# The task:
Starting with the first line below, reproduce each line exactly until you have included the one bearing "muestran una mayor".

Saved data entries:

====

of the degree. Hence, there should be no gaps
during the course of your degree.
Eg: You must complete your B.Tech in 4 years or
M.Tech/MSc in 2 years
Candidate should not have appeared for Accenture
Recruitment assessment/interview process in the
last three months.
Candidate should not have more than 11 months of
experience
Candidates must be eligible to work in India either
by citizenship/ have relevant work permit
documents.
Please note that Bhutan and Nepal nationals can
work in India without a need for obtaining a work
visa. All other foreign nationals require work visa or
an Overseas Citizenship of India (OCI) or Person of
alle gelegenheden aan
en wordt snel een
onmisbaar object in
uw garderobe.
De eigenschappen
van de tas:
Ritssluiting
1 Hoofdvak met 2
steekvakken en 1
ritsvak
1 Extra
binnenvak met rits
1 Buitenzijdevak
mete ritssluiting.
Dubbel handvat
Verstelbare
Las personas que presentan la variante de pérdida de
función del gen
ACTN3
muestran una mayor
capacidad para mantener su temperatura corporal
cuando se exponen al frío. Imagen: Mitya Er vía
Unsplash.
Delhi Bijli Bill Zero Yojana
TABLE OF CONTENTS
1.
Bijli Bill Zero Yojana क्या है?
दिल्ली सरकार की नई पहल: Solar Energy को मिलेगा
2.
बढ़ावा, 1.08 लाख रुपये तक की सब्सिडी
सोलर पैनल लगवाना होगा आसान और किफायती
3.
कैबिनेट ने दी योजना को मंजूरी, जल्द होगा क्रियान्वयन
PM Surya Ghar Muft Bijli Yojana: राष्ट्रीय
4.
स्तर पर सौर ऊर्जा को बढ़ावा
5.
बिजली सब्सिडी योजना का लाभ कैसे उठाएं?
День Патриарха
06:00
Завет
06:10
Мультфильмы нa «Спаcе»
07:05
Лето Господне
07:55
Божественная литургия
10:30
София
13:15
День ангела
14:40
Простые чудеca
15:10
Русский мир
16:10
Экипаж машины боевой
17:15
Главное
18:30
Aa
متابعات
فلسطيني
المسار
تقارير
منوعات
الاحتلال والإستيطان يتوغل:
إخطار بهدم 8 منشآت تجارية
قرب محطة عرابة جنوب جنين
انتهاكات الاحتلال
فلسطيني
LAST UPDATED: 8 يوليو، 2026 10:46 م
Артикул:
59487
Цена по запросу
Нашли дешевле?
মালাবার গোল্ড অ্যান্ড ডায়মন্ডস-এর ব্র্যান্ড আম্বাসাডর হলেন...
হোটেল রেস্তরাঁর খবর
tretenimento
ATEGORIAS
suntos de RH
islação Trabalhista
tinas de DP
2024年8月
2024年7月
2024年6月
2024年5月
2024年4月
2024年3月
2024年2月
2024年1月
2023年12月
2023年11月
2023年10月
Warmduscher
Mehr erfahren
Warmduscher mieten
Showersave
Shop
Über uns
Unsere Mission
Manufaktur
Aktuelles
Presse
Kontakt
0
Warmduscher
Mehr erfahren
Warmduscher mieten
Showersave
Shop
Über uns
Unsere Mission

====

# Your solution:
of the degree. Hence, there should be no gaps
during the course of your degree.
Eg: You must complete your B.Tech in 4 years or
M.Tech/MSc in 2 years
Candidate should not have appeared for Accenture
Recruitment assessment/interview process in the
last three months.
Candidate should not have more than 11 months of
experience
Candidates must be eligible to work in India either
by citizenship/ have relevant work permit
documents.
Please note that Bhutan and Nepal nationals can
work in India without a need for obtaining a work
visa. All other foreign nationals require work visa or
an Overseas Citizenship of India (OCI) or Person of
alle gelegenheden aan
en wordt snel een
onmisbaar object in
uw garderobe.
De eigenschappen
van de tas:
Ritssluiting
1 Hoofdvak met 2
steekvakken en 1
ritsvak
1 Extra
binnenvak met rits
1 Buitenzijdevak
mete ritssluiting.
Dubbel handvat
Verstelbare
Las personas que presentan la variante de pérdida de
función del gen
ACTN3
muestran una mayor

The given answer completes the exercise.